■ **REQUIREMENT**
Copy each line below that contains "desde".

(Items from a data source)

○ ○ ○ ○ ○

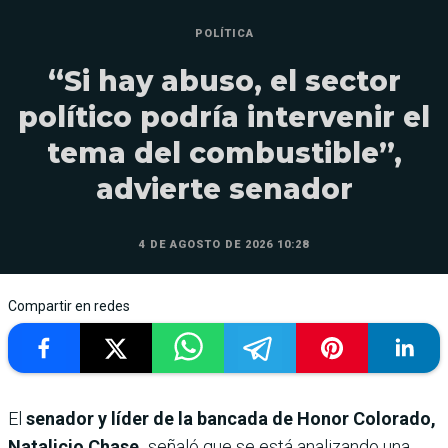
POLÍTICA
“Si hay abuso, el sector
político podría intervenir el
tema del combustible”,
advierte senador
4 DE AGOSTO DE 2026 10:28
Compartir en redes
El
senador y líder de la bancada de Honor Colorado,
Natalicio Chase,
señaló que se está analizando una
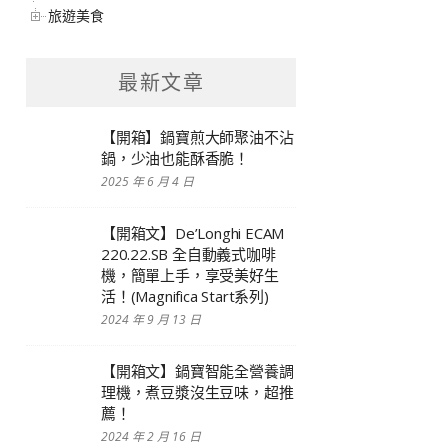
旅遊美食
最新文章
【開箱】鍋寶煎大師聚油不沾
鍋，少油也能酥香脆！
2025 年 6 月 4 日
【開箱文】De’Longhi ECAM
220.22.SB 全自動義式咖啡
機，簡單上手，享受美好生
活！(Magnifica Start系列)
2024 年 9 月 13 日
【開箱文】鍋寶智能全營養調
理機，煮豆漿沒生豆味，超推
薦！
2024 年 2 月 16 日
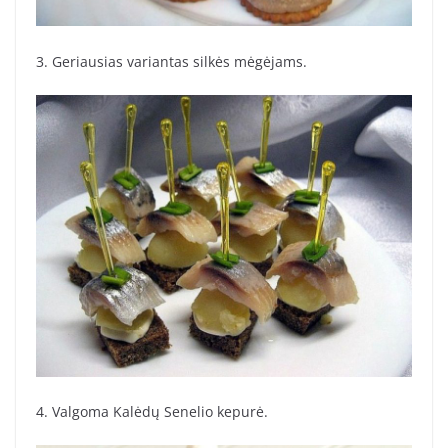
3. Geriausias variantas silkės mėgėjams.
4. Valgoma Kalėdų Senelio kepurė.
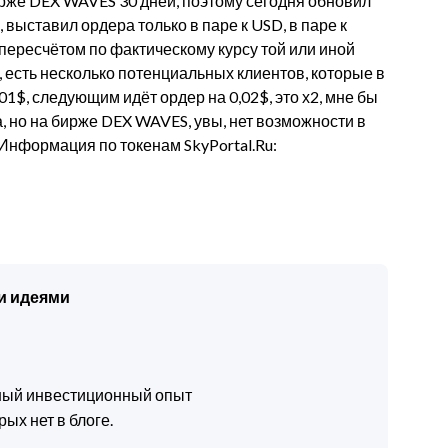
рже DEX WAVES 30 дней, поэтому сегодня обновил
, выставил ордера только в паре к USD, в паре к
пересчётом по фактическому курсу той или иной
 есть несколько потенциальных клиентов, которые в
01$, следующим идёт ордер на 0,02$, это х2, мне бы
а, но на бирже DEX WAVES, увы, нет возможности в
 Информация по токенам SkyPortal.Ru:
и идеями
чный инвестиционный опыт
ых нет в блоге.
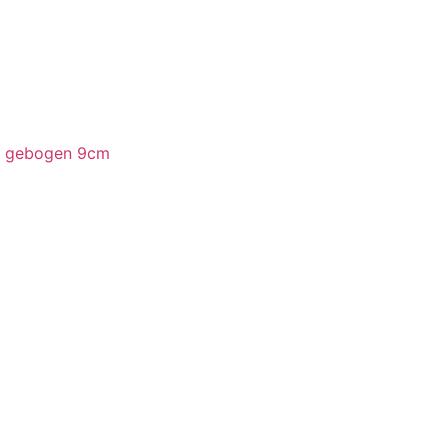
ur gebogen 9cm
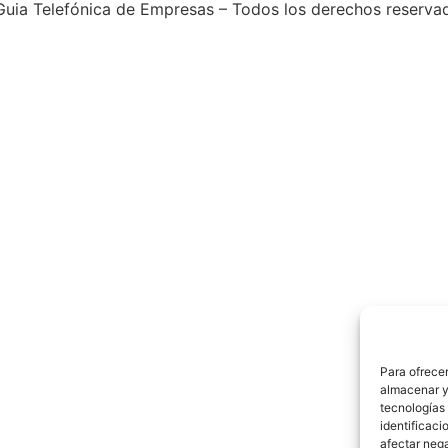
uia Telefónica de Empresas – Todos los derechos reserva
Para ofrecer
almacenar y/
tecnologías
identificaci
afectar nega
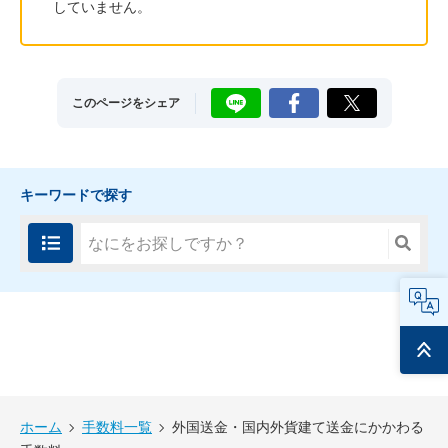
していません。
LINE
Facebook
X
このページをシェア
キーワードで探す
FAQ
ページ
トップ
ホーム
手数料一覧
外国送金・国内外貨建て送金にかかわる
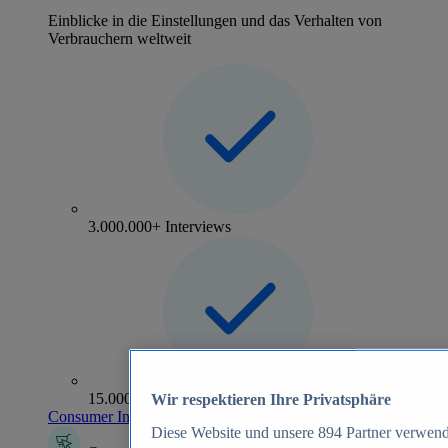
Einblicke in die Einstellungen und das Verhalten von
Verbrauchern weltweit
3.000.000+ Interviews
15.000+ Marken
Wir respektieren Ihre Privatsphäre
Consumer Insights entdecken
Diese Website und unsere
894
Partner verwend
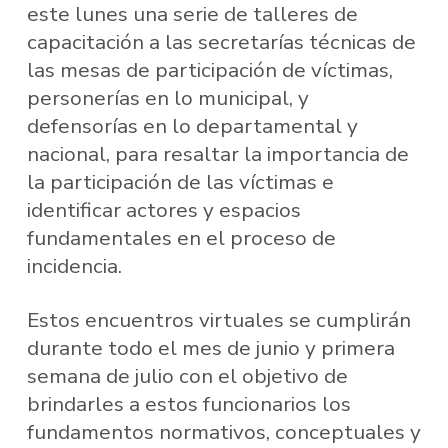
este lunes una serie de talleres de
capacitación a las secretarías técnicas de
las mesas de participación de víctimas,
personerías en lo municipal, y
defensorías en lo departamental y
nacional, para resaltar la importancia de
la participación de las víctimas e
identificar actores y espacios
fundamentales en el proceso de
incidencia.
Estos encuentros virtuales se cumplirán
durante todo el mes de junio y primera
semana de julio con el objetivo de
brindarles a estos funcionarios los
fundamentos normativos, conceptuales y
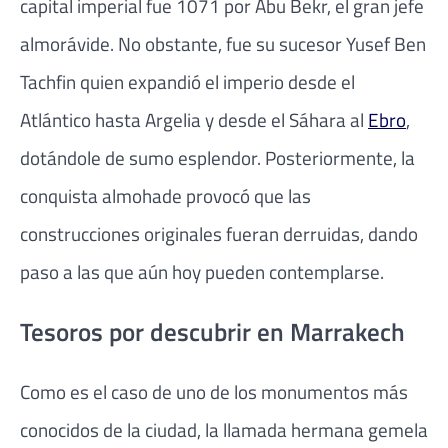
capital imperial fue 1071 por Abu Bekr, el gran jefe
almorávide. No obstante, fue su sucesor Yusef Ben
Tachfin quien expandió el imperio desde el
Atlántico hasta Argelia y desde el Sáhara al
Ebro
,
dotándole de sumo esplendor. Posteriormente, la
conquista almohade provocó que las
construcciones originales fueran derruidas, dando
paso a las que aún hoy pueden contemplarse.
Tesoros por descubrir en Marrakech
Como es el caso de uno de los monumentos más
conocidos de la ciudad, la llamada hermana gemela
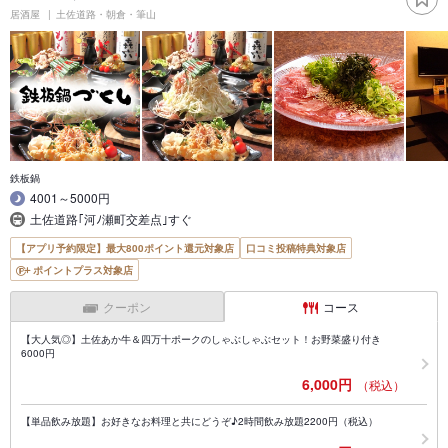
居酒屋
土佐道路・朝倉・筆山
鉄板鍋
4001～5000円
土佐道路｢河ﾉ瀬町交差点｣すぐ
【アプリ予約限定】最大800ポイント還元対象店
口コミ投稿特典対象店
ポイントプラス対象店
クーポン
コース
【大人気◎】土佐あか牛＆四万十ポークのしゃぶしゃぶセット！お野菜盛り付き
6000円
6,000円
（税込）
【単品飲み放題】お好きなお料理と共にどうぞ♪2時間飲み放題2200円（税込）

○ ○ ○ ○ ○

■ **YOUR SOLUTION**
Tachfin quien expandió el imperio desde el
Atlántico hasta Argelia y desde el Sáhara al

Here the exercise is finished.